Figure 6.. Depletion of CD8⁺ T cells and TAMs abolishes the effect of triple therapy.

(A) Mice (n=5/group) were inoculated with anti–PD-1–resistant 344SQR cells, as described in the text and in Figure 1A and given 1 of 5 treatments: No treatment (control), triple therapy (radiation [XRT]+anti–PD-L1+SHP099), triple therapy with CD8⁺ T-cell depletion, triple therapy with TAM depletion, and triple therapy with both TAM and CD8⁺ T-cell depletion.
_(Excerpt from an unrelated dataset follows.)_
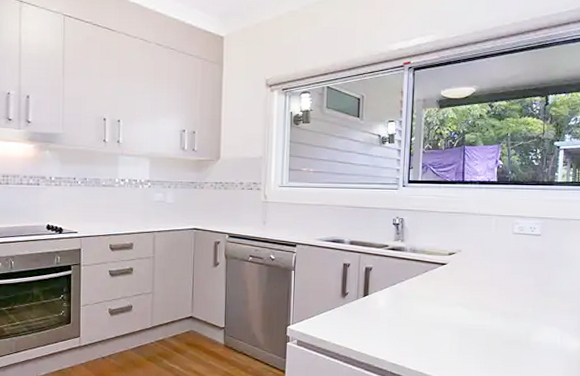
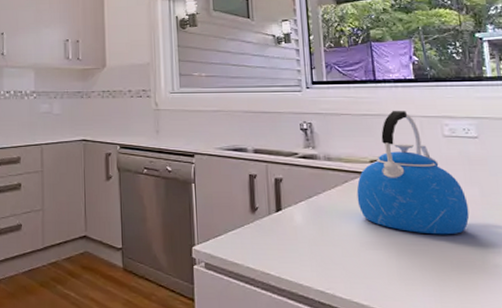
kettle: none [433,209,524,318] -> present [356,110,470,235]

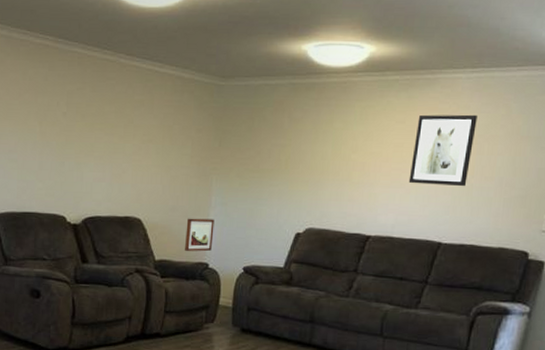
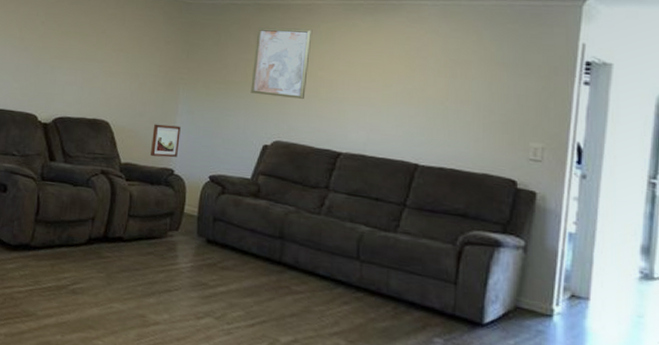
wall art: none [284,109,347,184] -> present [250,27,313,99]
wall art: present [408,114,477,187] -> none [379,37,447,109]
Mouse survival was recorded and compared among treatment groups with log-rank tests. (A) Survival in the non-depleted group, CD8⁺ T cell–depleted group (P=0.01), the F4/80⁺-depleted condition (P=0.0041), and the combined CD8⁺- and F4/80⁺-depleted condition (P=0.0004). P values were calculated with log-rank tests. *P<0.05; **P<0.01; ***P<0.001. (B) Relative to triple therapy, the lung metastasis ratio in the CD8⁺ depletion (P=0.007), F4/80⁺ depletion (P=0.003), and CD8⁺/ F4/80⁺ double-depletion (P=0.0006) groups. Data are presented as mean+SD, with P values derived from t tests. *P<0.05; ***P<0.001. (C-D) Effects of triple therapy with and without CD8⁺ or F4/80⁺ depletion on both primary and abscopal tumor growth.

Figure 7.. Schematic diagram.

Irradiated tumor (left panel): For the primary tumor, radiation increases M2 macrophages. SHP099, which repolarizes M2 to M1, and anti–PD-L1, synergistically boosts local control. Abscopal tumor (right panel) For the abscopal tumor, radiation increases M1 TAMs, including SHP-2⁺ M1 TAMs. Anti–PD-L1 and SHP099, which further polarize M2 to M1 TAMs, synergistically boosts the abscopal antitumor effect. Lightning bolt: radiation (XRT).